**PAGE EXCERPT**

□ □ □ □ □

The current generation of Enova DGX is based on a 10gbps architecture which can handle uncompressed 4k/UHD video at 30fps, while the recently announced 100 series of Enova handles 4k at a full 60fps plus de-embedded audio and DSP processing. The switchers are controlled by AMX NetLinx NX protocol which enables them to be integrated into the existing facility-wide AMX control network.


One of the stand-out facilities at MCEC has always been its fleet of custom-designed lecterns that not only come with all the usual facilities like twin microphones, an AMX room control tablet, a built-in PC, remote USB sockets, a slot in the front for client artwork/branding, audio and video inputs, client laptop inputs and LED script lighting, but they also have dual cup-holders.

Now, the additional capabilities added to MCEC’s AV networks required a major redevelopment of the user interface for the wireless AMX tablets in each lectern, so a decision was made to upgrade all of the tablets to the AMX nine-inch Modero ViewPoint as part of the redevelopment. Not only are the new tablets higher in resolution, more responsive, brighter and faster than their predecessors, they are also connected directly to their LAN by Ethernet when docked into the lectern, only cutting over to the 5GHz wi-fi network when removed from the docking station. The previous panels connected only via 2.4GHz wi-fi and had connectivity issues under some circumstances.


43 × AMX Enova DGX 16 × 16 enclosures, each loaded with:
4 × Enova DGX-I-HDMI – HDMI input boards with HDCP
4 × Enova DGX-I-DXL-MMF – Multimode fibre input boards
4 × Enova DGX-O-DXL-MMF – Multimode fibre output boards
4 × Enova DGX-O-HDMI – HDMI output boards with SmartScale
16 × Enova DGX-AIE – Audio Insert or Extract boards

1 × AMX Enova DGX 64 × 64 enclosure loaded with:
Enova DGX-I-DXF-SMS – Single Mode fibre input board
Enova DGX-O-DXF-SMS, – Single Mode fibre output boards
Enova DGX-I-DXL-MMF – Multimode fibre input boards
Enova DGX-O-DXL-MMF – Multimode fibre output boards
Enova DGX-O-HDMI – HDMI output boards with SmartScale
Enova DGX-I-HDMI – HDMI input boards with HDCP
Enova DGX-AIE – Audio Insert or Extract boards

Transmitters & Receivers:
122 × DXLF-MFTX-MMD – Multi-format Multimode fibre transmitters
118 × DXLF-HDMIRX-MMD – HDMI Multimode fibre receivers, duplex

An MCEC lectern sporting its new 9-inch AMX Modero ViewPoint touch panel nestled in its docking station.


MCEC is rightly very proud of the extensive wi-fi capacity available to clients and visitors throughout its facilities, and has worked very hard to ensure that wireless coverage meets the peak load requirements and WAP handoffs are effectively seamless. During one large technical conference last year, the network was handling something in the vicinity of 70,000 simultaneous connection sessions. With those levels of wi-fi activity, it’s clearly safer to keep any critical control applications for meeting rooms well away from wi-fi (most especially 2.4GHz) wherever possible.


One other noteworthy upgrade in this round of equipment replacements is the projectors in the three sections of the plenary hall. The two HD Barco FLM14HD (14k ANSI lumens) projectors in the side halls and the HD Barco FLM18HD (18k ANSI lumens) projector in the main hall are being replaced by a trio of Christie Boxer 4K30 (4096 x 2160 at 30k ANSI lumens). These 3DLP projectors with 2 x dual 3G-SDI, 2 x Twin Displayport and HDMI inputs, are powered by six user-replaceable 450W mercury arc lamps, rather than the more familiar and ferocious Xenon arc.

MCEC is always pushing its technical infrastructure as a major selling point to the meetings and events industry and has recently won an international digital infrastructure award on the back of the fibre network upgrade. It’s refreshing to see a venue whose owners not only pay lip service to the idea that its AV facilities are critical to its operations, but actually puts its money where its PR mouth is, by committing to keep the facilities at the forefront rather than cutting critical corners.

□ □ □ □ □

**DATA RECORDS**
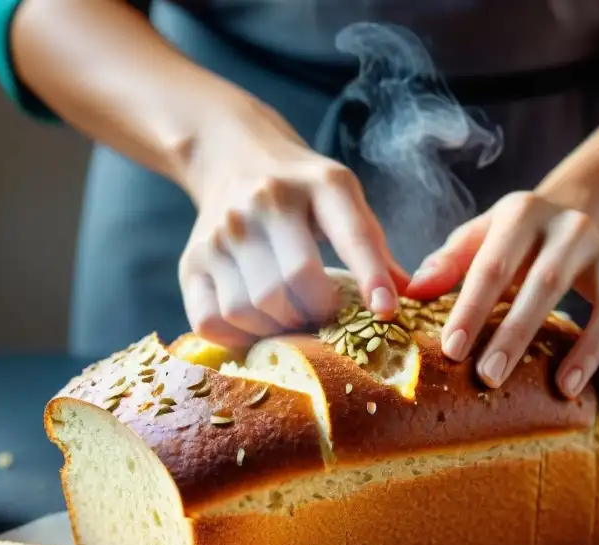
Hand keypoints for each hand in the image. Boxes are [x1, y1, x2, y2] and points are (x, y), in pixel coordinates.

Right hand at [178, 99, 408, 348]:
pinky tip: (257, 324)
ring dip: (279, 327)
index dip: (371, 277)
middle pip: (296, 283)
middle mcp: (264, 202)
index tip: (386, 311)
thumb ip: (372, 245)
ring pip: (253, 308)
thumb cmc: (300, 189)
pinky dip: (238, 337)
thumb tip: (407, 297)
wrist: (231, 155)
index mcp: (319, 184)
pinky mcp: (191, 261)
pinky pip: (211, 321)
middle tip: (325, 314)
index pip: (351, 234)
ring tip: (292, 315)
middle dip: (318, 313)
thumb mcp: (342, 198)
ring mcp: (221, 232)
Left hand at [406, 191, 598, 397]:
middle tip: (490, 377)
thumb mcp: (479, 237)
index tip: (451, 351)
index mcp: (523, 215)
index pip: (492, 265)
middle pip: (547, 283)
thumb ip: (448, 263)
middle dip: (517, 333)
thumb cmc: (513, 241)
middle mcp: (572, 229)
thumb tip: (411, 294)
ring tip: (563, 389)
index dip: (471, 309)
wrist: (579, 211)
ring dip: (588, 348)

□ □ □ □ □

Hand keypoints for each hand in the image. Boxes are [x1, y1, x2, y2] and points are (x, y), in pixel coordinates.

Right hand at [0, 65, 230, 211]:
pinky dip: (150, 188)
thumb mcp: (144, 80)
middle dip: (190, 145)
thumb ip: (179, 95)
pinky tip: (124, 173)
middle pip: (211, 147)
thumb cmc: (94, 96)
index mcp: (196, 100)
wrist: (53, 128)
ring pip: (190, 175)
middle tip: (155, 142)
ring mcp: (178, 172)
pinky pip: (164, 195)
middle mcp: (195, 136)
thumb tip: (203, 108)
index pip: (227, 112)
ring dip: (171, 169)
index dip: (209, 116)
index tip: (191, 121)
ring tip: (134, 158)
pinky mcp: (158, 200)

□ □ □ □ □

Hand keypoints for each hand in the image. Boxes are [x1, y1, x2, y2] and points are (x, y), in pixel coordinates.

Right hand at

□ □ □ □ □

**TRY IT**
List every board model that the text on MCEC's AV upgrade names for the single AMX Enova DGX 64 × 64 enclosure.

**THE ANSWER**
- Enova DGX-I-DXF-SMS
- Enova DGX-O-DXF-SMS
- Enova DGX-I-DXL-MMF
- Enova DGX-O-DXL-MMF
- Enova DGX-O-HDMI
- Enova DGX-I-HDMI
- Enova DGX-AIE